Asking for update on "JP5.1 nvarguscamera doesn’t recover from single NVCSI failure"

Hi,

We’re running into a issue similar to one documented in an old thread in the forums . This thread has been locked with no resolution, so we’re curious if this issue is tracked internally at Nvidia and worked on.

We are encountering this issue intermittently in the field and have a workaround to restart the Argus daemon when we detect it crashing, but we would really prefer if the camera stack above could recover from occasional error.

hello aleks.odorovic,

we did had some camera bug fixes regarding to error recover,
please moving to the latest JP-5 release version, JetPack-5.1.3 for verification.

Hi Jerry,

I can confirm that there are no crashes.

My repro steps are to " $ echo ‘0’ > /sys/kernel/debug/camera0-video/streaming " which does the same register writes as are done when camera streaming is stopped. This puts the camera in standby.

Now, when put in standby mode, Argus will wait for frames and send timeouts indefinitely. That is not fully unreasonable behavior, as we did put camera to sleep under its feet.

This means that still need to have our internal recovery mechanism, as we know that in the field our camera will sometimes keep timing out for long periods of time.

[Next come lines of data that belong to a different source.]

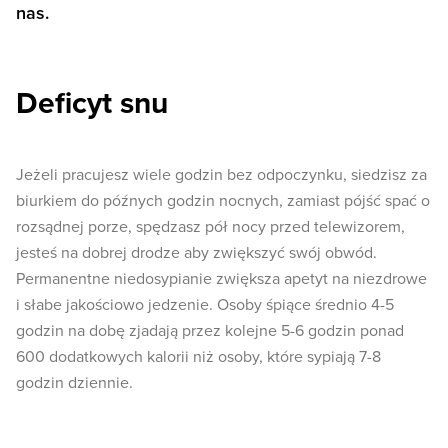
nas.
Deficyt snu
Jeżeli pracujesz wiele godzin bez odpoczynku, siedzisz za
biurkiem do późnych godzin nocnych, zamiast pójść spać o
rozsądnej porze, spędzasz pół nocy przed telewizorem,
jesteś na dobrej drodze aby zwiększyć swój obwód.
Permanentne niedosypianie zwiększa apetyt na niezdrowe
i słabe jakościowo jedzenie. Osoby śpiące średnio 4-5
godzin na dobę zjadają przez kolejne 5-6 godzin ponad
600 dodatkowych kalorii niż osoby, które sypiają 7-8
godzin dziennie.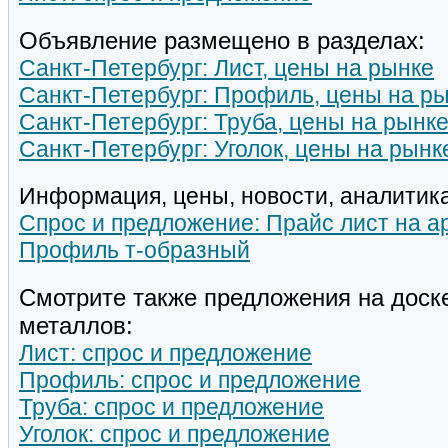
Объявление размещено в разделах:
Санкт-Петербург: Лист, цены на рынке
Санкт-Петербург: Профиль, цены на р
Санкт-Петербург: Труба, цены на рынк
Санкт-Петербург: Уголок, цены на рынк
Информация, цены, новости, аналитика
Спрос и предложение: Прайс лист на а
Профиль т-образный
Смотрите также предложения на доск
металлов:
Лист: спрос и предложение
Профиль: спрос и предложение
Труба: спрос и предложение
Уголок: спрос и предложение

It might be nice if Argus was able to detect that it has been timing out for long periods of time and restart if instructed to in some config.

hello aleks.odorovic,

this is software commands to force stop the camera steam.

FYI, Argus by default expect camera streaming coming continuously without failures.
since there’s timeout failures from camera pipeline. Argus will report it via EVENT_TYPE_ERROR and the application has to shutdown.
Argus should be able to launch the camera stream again after application has restarted.

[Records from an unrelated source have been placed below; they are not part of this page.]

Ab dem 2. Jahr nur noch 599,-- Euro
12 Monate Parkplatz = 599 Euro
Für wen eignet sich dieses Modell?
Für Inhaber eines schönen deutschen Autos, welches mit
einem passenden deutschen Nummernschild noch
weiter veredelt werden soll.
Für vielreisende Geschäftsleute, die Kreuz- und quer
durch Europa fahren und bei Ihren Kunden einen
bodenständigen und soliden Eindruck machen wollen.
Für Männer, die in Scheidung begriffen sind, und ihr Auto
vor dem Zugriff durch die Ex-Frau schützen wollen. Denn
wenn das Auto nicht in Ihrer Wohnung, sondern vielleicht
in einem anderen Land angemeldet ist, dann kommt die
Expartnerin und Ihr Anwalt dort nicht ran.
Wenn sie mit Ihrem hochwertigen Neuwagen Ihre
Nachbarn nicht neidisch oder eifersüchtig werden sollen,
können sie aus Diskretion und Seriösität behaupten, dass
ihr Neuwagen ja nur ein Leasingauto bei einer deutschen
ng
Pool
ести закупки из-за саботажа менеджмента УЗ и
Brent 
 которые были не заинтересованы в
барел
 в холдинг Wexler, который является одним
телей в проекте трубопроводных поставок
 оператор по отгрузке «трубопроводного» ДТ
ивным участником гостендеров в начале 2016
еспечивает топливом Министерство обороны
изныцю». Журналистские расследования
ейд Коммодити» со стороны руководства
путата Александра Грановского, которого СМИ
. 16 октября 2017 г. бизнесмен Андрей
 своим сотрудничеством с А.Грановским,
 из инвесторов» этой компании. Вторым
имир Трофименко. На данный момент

Thanks for the info. Do we need to actually shut the process down to clean up shared library state, or can we recreate a new Camera session?

hello aleks.odorovic,

you have to restart Argus daemon, and camera application to restore the failure state.
for example,
$ sudo pkill nvargus-daemon
$ sudo systemctl start nvargus-daemon

Yep. We’re doing that. Sorry for missing the reply.

I personally don’t think this as robust setup as it should be, but we’re unblocked. Thanks!

hello aleks.odorovic,

thanks for status update, are we able to close this discussion thread?
please do moving to the latest JP-5 release version, JetPack-5.1.3 for verification.

Yeah, thanks. Will update when we can. The version we use (5.1.2) behave the same way you described, so we’re as good as we can now. Thanks!